Le président camerounais, Paul Biya, fête ce mardi 6 novembre ses 30 ans au pouvoir. Il est devenu président, en 1982, en promettant l’émergence du pays. Six mandats plus tard, la population est pauvre, muselée et exclue du pouvoir socio-politique. Interview d’Idriss Linge, journaliste camerounais au Journal Du Cameroun qui publie ce même jour un dossier spécial sur cet anniversaire boudé par la grande majorité des Camerounais.
Afrik.com : Après 30 ans au pouvoir, quel est le bilan de Paul Biya ?
Idriss Linge : Les pays étrangers peuvent toujours souligner que Paul Biya a mis en place un cadre de paix au Cameroun, qu’il n’y a pas de conflit particulier dans le pays. Cependant, toute la population a peur de son ombre. La contestation est encadrée, réprimée, et la colère est majoritairement partagée. Le pouvoir semble hostile à l’émergence de toute manifestation populaire. Il opère de fortes et permanentes intimidations. Sur le plan économique, le Cameroun connaît bien sûr la crise qui n’est pas seulement liée au contexte international, mais également aux programmes structurels du gouvernement. L’administration, inefficiente, n’a aucune crédibilité. De 1982 à 2012, il y a eu près de 9000 milliards de budget d’investissement environ soit 300 milliards par an environ de budget pour aucune infrastructure d’envergure. Même les hommes d’affaires sont corrompus. En fait une minorité au pouvoir a tout verrouillé et défini les règles de la promotion sociale.
Afrik.com : Comment Paul Biya a-t-il pu rester trois décennies au pouvoir ?
Idriss Linge : Grâce notamment à l’achat des acteurs et organes de la contestation. Très souvent, certains membre du gouvernement sont accusés de payer des médias de la presse privée pour soutenir et défendre le régime. Pour aboutir à l’alternance, il faut que les jeux politiques soient ouverts. Or, la Constitution est verrouillée, les modalités d’organisation des élections ne sont pas indépendantes. La Cour suprême est régie par la Cour supérieure de la magistrature qui est, elle-même, dirigée par Paul Biya. Le président a donc tous les moyens pour se maintenir au pouvoir à vie. Sans compter le soutien des élites locales et étrangères qui ont intérêt à ce qu’il reste au pouvoir.

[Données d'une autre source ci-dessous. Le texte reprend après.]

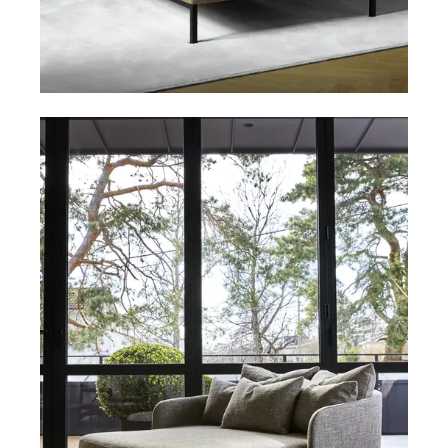
Divaner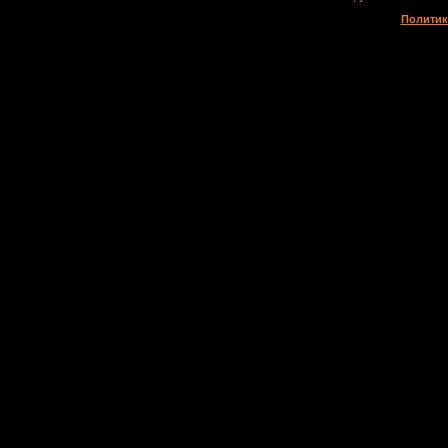
Политик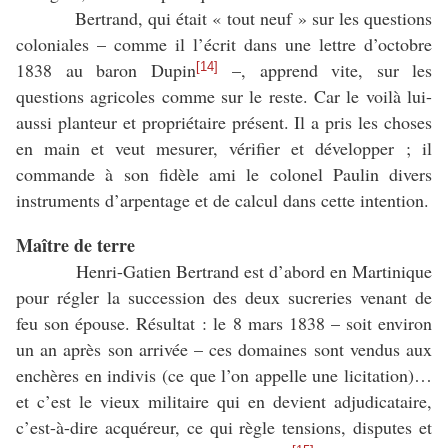
Bertrand, qui était « tout neuf » sur les questions
coloniales – comme il l’écrit dans une lettre d’octobre
1838 au baron Dupin
–, apprend vite, sur les
[14]
questions agricoles comme sur le reste. Car le voilà lui-
aussi planteur et propriétaire présent. Il a pris les choses
en main et veut mesurer, vérifier et développer ; il
commande à son fidèle ami le colonel Paulin divers
instruments d’arpentage et de calcul dans cette intention.
Maître de terre
Henri-Gatien Bertrand est d’abord en Martinique
pour régler la succession des deux sucreries venant de
feu son épouse. Résultat : le 8 mars 1838 – soit environ
un an après son arrivée – ces domaines sont vendus aux
enchères en indivis (ce que l’on appelle une licitation)…
et c’est le vieux militaire qui en devient adjudicataire,
c’est-à-dire acquéreur, ce qui règle tensions, disputes et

Pour le déloger, il faudrait une bataille de longue haleine.
Afrik.com : Dans quelle situation se trouve actuellement le Cameroun ?
Idriss Linge : Le peuple s’est désolidarisé du politique. Sur une population de 22 millions d’habitants, seulement 3 à 4 millions ont voté en 2011. Le Cameroun traverse une mutation importante. Les débats politiques sont tous devenus des débats d’intérêts. Même s’il n’y a pas d’instabilité dans le pays, au sein même du gouvernement, se développent des forces destructrices qui n’hésitent pas à acheter des médias privés pour attaquer le gouvernement. Par ailleurs, le ministre des Travaux publics a été la victime d’une campagne médiatique, qu’on dit orchestrée par d’autres pontes du régime. Hormis cette compétition politique, le Cameroun connaît une paix fragile. Le peuple n’est pas suffisamment cultivé pour impulser une transition politique. Et puis sont également pointés du doigt les privilèges accordés aux Betis, le groupe ethnique dont est originaire le président Biya.
Afrik.com : Est-ce que les Camerounais célèbrent cette date d’anniversaire ?
Idriss Linge : C’est une célébration à sens unique. Qui ne concerne que le parti au pouvoir. Dans la rue principale de Yaoundé (la capitale politique du pays, ndlr), les jeunes sont plus préoccupés par leurs bagarres quotidiennes que par les 30 ans au pouvoir de Paul Biya. Ils ne savent même pas que cette date est symbolique. Dans les zones rurales, les politiques organisent un grand rassemblement dans lequel ils distribueront à boire et manger. Et si vous interrogez les jeunes qui y participent, ils vous diront « On a mangé, on a bu et on garde tous nos problèmes ».